- 抜粋
● ● ●

2019年 SUPER GT 特別戦 FUJI <Race1>

2019年11月23日(土) 特別交流戦Race1
ZENT CERUMO LC500#38 立川祐路/石浦宏明
公式予選総合結果15位/決勝結果9位

 

2019年 SUPER GT 特別戦 FUJI <Race1> 2019年のSUPER GTは11月の第8戦もてぎで幕を閉じたが、今季はLEXUS TEAM ZENT CERUMOはもうひとレース戦いに挑む。長年、車両規定統一に向け交渉を進めてきたSUPER GT500クラスと、ヨーロッパで転戦するDTMドイツ・ツーリングカー選手権のマシンが競い合う『AUTOBACS 45th Anniversary presents SUPER GT X DTM 特別交流戦』だ。日本からはGT500クラスに参戦する15台全車が、そしてDTMからは7台が参加し、5車種22台で争う“ドリームレース”だ。

● ● ●

- 練習課題
- A) 抜粋によると、この特別交流戦は全部で何車種何台のマシンで争われますか。
- B) SUPER GT特別戦について述べた抜粋の続きを、最後の文の後から書き進めてください。

- 提供データ

● ● ●

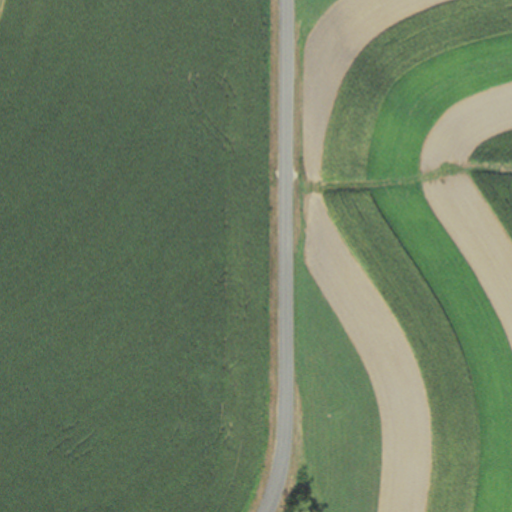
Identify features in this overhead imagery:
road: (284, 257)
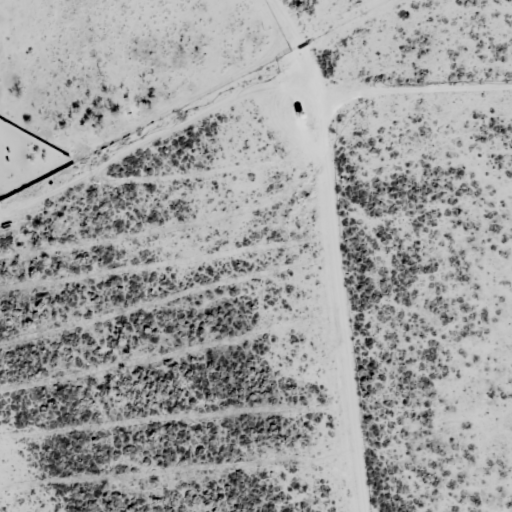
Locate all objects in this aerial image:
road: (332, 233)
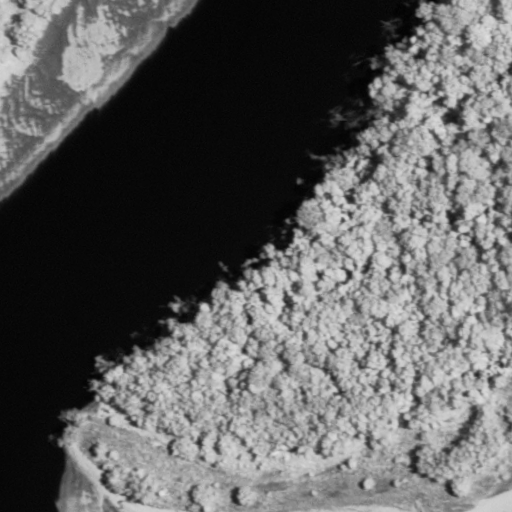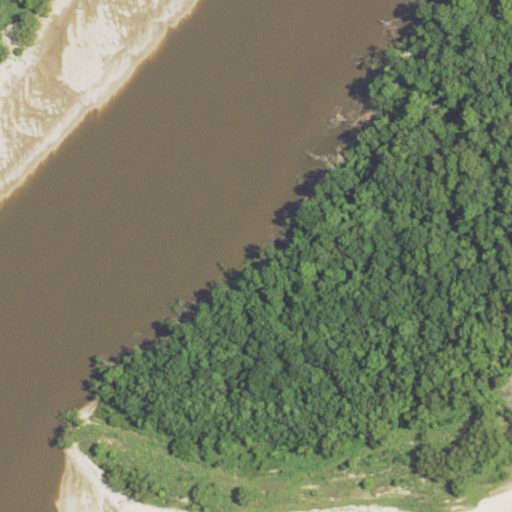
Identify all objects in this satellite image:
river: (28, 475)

● ● ●

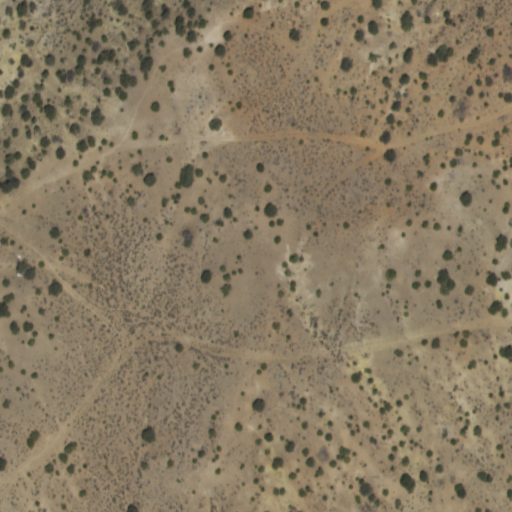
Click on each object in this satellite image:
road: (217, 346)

● ● ●

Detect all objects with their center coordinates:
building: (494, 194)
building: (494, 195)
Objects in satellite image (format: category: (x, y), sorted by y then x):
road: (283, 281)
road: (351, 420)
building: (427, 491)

● ● ●

- 課題の解答
- A) 5車種22台で争われます。

- B)
 すでに10月にはレクサスLC500が1台ドイツでレースを戦っており、その情報がLEXUS TEAM ZENT CERUMOにも伝えられているが、ふだんのSUPER GTとの大きな違いがタイヤだ。ふだんZENT CERUMO LC500が履いているブリヂストンではなく、DTMのワンメイクタイヤであるハンコックを装着しなければならず、そのため大きなセッティング変更が要求される。そのタイヤを習熟するため、このレースはふだんより2日長い、11月21日(木)から走行枠が用意された。

 長いレースウイークに臨んだLEXUS TEAM ZENT CERUMOは、まずは11月21日(木)午前9時15分からのタイヤテスト1に挑んだ。さらに、午前11時からは7台のDTM車両も加わってのテストセッション1が、さらに午後にはテストセッション2とタイヤテスト2が行われた。

 美しい富士山が顔を出す快晴のなかで行われた4回のテストを使い、立川祐路と石浦宏明のふたりはハンコックタイヤを装着したZENT CERUMO LC500をドライブした。ただ、タイヤテスト1は8番手、テストセッション1は9番手。午後もテストセッション2は13番手、さらにGT500車両のみのタイヤテスト2では、最下位の15番手と思うようにセットアップを進めることができなかった。ドライバーたちの評価も良くない。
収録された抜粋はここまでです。